AUFGABE 1: Nenne alle Eigenschaften, mit denen der Textauszug beschreibt, wie sich der ältere Gast im Nachtschmetterling immer verhielt.
AUFGABE 2: Gib aus dem Textauszug alles von „Meine Kollegin im“ bis hinunter zu „Interesse, vermutete sie.“ wortgetreu aus.

Und dann gab es da noch einen irischen Bauarbeiter, der gerne neue Mädchen nahm. Er machte mit ihnen, was er wollte, und danach beschwerte er sich regelmäßig beim Rauschmeißer, dass sie nur dagelegen und nichts gemacht hätten – und verlangte sein Geld zurück. Einmal geriet er auch an mich. Seine Klamotten stanken, und ich forderte ihn auf, erst mal zu duschen. Danach blies ich ihm einen, und er bekam sofort einen Orgasmus. Als ich ihm sagte, das war’s, wurde er wütend und behauptete, dass wir nicht mal gevögelt und ich ihn also beschissen hätte. Ich antwortete ihm, es sei nicht meine Schuld, dass er so schnell gekommen sei. Er verlangte nach dem Rausschmeißer. Als der kam, zeigte ich ihm bloß das Kondom voll Sperma, woraufhin der Ire Hausverbot bekam.

Angenehm war dagegen ein älterer Gast, der immer freundlich, rücksichtsvoll und geradezu zärtlich blieb. Das war in Pirmasens im Nachtschmetterling. Er fragte mich bei jeder Berührung, ob es mir recht sei, und bei jeder Bewegung, ob mir das auch nicht wehtue und mir das Ganze nicht zu anstrengend werde. Wenn er fertig war, zog er sich an und bedankte sich höflich.

Ein pensionierter Professor kam jede Woche in das Pirmasenser Etablissement; er bestellte ein Getränk und setzte sich ins angrenzende Pornokino. Er tat immer so, als wäre er zum ersten Mal da und als wären ihm alle Frauen unbekannt. Zu mir sagte er jedes Mal: „Wie heißen Sie, mein schönes Kind? Ich habe Sie hier noch nie gesehen, setzen Sie sich zu mir, damit wir uns näher kennen lernen können.“ Dann bestellte er einen Piccolo für mich, und nach einer Weile gingen wir aufs Zimmer. Dort passierte nichts weiter, als dass er mich massierte, während er mir und meinem Körper Komplimente machte. Dieses Ritual wiederholte sich bei jeder Frau und bei jedem seiner Besuche.

Im Lord Gabriel nannte mich ein Gast jedes Mal „Martha“. So hieß seine Frau, die er sehr liebte, die jedoch nicht mehr mit ihm schlafen wollte, wie er mir sagte. Ich hätte große Ähnlichkeit mit ihr, deswegen ging er stets mit mir aufs Zimmer. Wenn wir auf- oder nebeneinander lagen, flüsterte er mir ins Ohr: „Oh Martha, wenn du wüsstest, wie ich dich liebe!“

Meine Kollegin im Lord, Vicky, sah mir sehr ähnlich. Sie hatte einen netten, intelligenten Stammgast. Ich wunderte mich, warum er nie mit mir aufs Zimmer ging, selbst wenn sie ihren freien Tag hatte. Irgendwann fragte ich Vicky: „Was machst du eigentlich mit ihm?“ Sie lachte und erzählte mir, dass sie kaum mit dem Mann vögelte, stattdessen versuche er, ihr Deutsch beizubringen. Sogar Lehrbücher besorgte er ihr. Weil ich so viel besser Deutsch könne als sie, habe er anscheinend an mir kein Interesse, vermutete sie.

[Gespeicherte Dateneinträge]
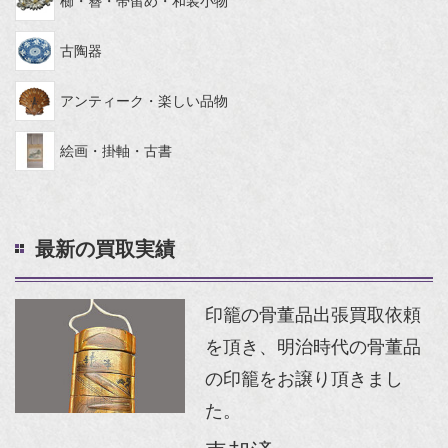
櫛・簪・帯留め・和装小物
古陶器
アンティーク・楽しい品物
絵画・掛軸・古書
最新の買取実績
印籠の骨董品出張買取依頼
を頂き、明治時代の骨董品
の印籠をお譲り頂きまし
た。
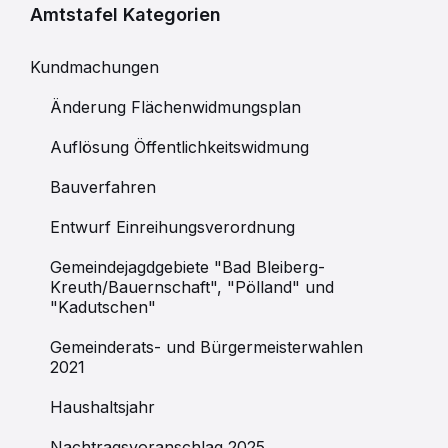
Amtstafel Kategorien
Kundmachungen
Änderung Flächenwidmungsplan
Auflösung Öffentlichkeitswidmung
Bauverfahren
Entwurf Einreihungsverordnung
Gemeindejagdgebiete "Bad Bleiberg-
Kreuth/Bauernschaft", "Pölland" und
"Kadutschen"
Gemeinderats- und Bürgermeisterwahlen
2021
Haushaltsjahr
Nachtragsvoranschlag 2025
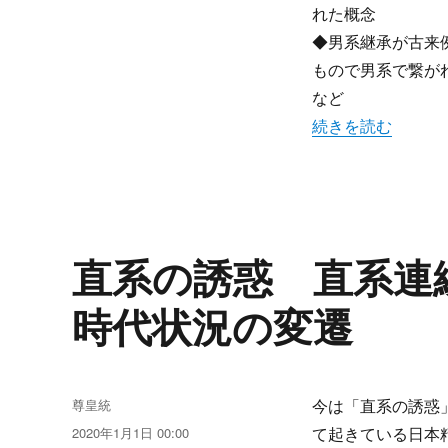
継
れた概念
承
◆男系継承が古来
議
論
もので男系で繋が
の
など
土
“皇統・皇位継承議
続きを読む
台
を
高
め
る
意
味
直系の誘惑 直系連
で
の
時代状況の変遷
政
府
の
役
割
投
尊皇統
今は「直系の誘惑
に
稿
投
2020年1月1日 00:00
て起きている日本
者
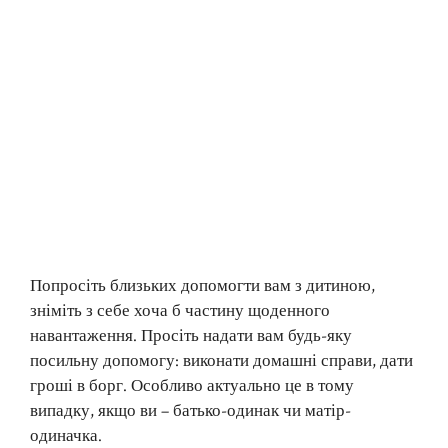
Попросіть близьких допомогти вам з дитиною,
зніміть з себе хоча б частину щоденного
навантаження. Просіть надати вам будь-яку
посильну допомогу: виконати домашні справи, дати
гроші в борг. Особливо актуально це в тому
випадку, якщо ви – батько-одинак чи матір-
одиначка.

LÖSUNG 1: freundlich, rücksichtsvoll, geradezu zärtlich

LÖSUNG 2:
Meine Kollegin im Lord, Vicky, sah mir sehr ähnlich. Sie hatte einen netten, intelligenten Stammgast. Ich wunderte mich, warum er nie mit mir aufs Zimmer ging, selbst wenn sie ihren freien Tag hatte. Irgendwann fragte ich Vicky: „Was machst du eigentlich mit ihm?“ Sie lachte und erzählte mir, dass sie kaum mit dem Mann vögelte, stattdessen versuche er, ihr Deutsch beizubringen. Sogar Lehrbücher besorgte er ihr. Weil ich so viel besser Deutsch könne als sie, habe er anscheinend an mir kein Interesse, vermutete sie.